Highest point
- Elevation: 2,221 ft (677 m)
- Prominence: 213 ft (65 m)
- Parent peak: N 42.49416 W 73.32022
- Coordinates: 42°29′39″N 73°19′13″W﻿ / ﻿42.49416°N 73.32022°W

Geography
- Location: Berkshire County, Massachusetts
- Parent range: Taconic Mountains

Geology
- Rock age: Ordovician
- Mountain type(s): Thrust fault; metamorphic rock and sedimentary rock

Climbing
- Easiest route: Pine Mountain Trail

= Pine Mountain (Taconic Mountains) =

Mountain in Massachusetts, United States

Pine Mountain, 2221 ft, is a prominent peak in the Taconic Mountains of western Massachusetts. The mountain is located in Pittsfield State Forest and is traversed by the Pine Mountain Trail, which connects to the 35 mi Taconic Crest hiking trail and the 12.1 mi multi-use Taconic Skyline Trail.

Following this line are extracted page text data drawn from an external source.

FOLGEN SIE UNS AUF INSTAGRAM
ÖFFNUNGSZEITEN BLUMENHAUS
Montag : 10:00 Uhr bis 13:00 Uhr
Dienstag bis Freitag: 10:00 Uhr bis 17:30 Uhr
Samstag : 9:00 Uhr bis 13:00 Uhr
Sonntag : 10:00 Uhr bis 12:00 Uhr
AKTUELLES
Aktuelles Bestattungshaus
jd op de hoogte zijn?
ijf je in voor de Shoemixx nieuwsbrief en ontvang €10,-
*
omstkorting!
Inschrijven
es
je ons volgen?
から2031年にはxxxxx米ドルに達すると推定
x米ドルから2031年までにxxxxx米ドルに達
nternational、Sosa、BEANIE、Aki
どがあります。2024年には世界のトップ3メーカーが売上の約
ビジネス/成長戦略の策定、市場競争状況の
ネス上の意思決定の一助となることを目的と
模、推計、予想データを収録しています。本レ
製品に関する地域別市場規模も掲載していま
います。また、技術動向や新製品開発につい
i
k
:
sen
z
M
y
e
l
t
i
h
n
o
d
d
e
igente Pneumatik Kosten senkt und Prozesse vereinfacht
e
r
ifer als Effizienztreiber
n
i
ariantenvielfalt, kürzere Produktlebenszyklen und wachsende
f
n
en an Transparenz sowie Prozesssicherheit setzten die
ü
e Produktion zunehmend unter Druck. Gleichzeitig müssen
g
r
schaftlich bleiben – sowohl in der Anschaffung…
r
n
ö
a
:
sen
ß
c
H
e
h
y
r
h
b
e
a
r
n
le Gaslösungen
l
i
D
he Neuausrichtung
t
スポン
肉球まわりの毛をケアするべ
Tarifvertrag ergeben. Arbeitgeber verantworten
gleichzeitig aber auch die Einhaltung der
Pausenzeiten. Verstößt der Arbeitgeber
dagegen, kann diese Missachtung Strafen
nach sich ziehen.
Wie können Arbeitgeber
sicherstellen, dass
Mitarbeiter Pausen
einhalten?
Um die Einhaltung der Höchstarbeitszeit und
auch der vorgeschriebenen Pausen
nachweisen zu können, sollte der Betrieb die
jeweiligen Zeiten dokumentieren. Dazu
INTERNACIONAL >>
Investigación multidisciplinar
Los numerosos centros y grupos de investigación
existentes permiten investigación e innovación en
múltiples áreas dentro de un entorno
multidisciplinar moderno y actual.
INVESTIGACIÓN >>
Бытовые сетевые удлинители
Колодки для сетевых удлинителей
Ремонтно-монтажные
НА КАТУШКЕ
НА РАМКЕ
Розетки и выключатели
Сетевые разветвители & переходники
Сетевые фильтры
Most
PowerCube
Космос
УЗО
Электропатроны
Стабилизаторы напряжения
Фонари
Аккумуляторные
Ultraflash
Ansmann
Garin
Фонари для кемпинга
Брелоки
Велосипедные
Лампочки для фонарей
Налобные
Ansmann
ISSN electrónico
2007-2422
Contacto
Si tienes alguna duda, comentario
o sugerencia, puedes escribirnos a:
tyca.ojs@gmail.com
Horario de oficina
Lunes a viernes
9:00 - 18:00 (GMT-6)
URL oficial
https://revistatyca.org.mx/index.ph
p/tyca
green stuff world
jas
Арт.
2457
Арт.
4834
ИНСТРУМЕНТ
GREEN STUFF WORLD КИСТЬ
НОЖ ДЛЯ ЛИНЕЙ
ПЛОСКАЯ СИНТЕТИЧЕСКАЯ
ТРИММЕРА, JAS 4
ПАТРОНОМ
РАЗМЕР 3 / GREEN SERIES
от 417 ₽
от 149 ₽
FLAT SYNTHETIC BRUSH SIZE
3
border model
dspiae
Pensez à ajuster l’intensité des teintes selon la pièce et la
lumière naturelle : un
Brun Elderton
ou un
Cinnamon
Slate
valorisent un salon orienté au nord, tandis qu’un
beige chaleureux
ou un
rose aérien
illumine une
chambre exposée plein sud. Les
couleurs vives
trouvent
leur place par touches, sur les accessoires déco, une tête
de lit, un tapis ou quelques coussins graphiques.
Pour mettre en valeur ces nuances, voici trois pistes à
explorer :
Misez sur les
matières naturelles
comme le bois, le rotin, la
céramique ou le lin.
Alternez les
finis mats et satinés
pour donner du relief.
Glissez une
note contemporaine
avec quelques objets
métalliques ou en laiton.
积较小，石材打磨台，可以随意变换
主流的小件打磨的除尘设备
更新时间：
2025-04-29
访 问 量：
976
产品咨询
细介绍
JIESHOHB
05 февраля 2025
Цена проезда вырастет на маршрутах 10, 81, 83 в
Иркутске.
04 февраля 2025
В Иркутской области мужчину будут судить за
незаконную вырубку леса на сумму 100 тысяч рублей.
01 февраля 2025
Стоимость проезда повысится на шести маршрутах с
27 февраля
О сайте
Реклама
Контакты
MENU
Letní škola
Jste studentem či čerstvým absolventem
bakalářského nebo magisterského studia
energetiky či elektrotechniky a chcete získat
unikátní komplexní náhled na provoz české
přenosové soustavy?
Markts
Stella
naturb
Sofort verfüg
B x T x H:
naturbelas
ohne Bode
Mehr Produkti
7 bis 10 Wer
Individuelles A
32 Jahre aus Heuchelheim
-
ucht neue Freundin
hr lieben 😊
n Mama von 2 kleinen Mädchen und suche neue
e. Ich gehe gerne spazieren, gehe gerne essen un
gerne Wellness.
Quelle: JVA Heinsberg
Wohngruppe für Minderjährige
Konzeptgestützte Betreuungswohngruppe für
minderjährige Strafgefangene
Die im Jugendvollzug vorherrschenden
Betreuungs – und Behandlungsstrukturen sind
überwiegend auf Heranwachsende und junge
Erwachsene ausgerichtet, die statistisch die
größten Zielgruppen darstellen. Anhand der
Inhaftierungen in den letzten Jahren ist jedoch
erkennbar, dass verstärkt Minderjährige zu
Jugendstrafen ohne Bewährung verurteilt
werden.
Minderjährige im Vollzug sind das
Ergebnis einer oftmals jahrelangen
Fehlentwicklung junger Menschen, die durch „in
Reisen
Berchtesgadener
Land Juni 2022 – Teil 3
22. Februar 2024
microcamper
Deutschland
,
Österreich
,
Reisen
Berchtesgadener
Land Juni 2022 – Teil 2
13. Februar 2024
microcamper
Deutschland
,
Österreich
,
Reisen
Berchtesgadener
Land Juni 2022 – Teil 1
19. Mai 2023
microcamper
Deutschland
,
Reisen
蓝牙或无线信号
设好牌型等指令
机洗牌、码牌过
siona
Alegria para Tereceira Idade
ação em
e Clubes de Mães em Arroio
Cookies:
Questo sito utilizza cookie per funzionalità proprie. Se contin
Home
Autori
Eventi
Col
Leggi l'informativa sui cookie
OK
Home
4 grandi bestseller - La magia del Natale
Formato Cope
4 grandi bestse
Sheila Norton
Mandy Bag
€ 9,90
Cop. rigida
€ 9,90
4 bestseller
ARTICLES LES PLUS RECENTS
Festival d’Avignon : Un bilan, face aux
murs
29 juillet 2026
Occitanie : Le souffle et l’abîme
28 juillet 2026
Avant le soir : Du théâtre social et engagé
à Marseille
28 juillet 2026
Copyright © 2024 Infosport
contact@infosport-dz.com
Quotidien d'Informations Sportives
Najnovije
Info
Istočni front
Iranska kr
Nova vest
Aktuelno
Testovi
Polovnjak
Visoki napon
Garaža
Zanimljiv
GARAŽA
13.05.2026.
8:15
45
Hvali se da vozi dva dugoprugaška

The summit and west side of Pine Mountain are located within Hancock, Massachusetts; the east side is within Pittsfield, Massachusetts. Pine Mountain shares the summit ridge with Tower Mountain to the west; Smith Mountain is located south along the ridgeline, and Berry Mountain to the north. Tilden Swamp, a highland bog, is located just below the summit to the northwest. The mountain drains into Hawthorne Brook, Parker Brook, and Onota Lake, thence to the Housatonic River and Long Island Sound.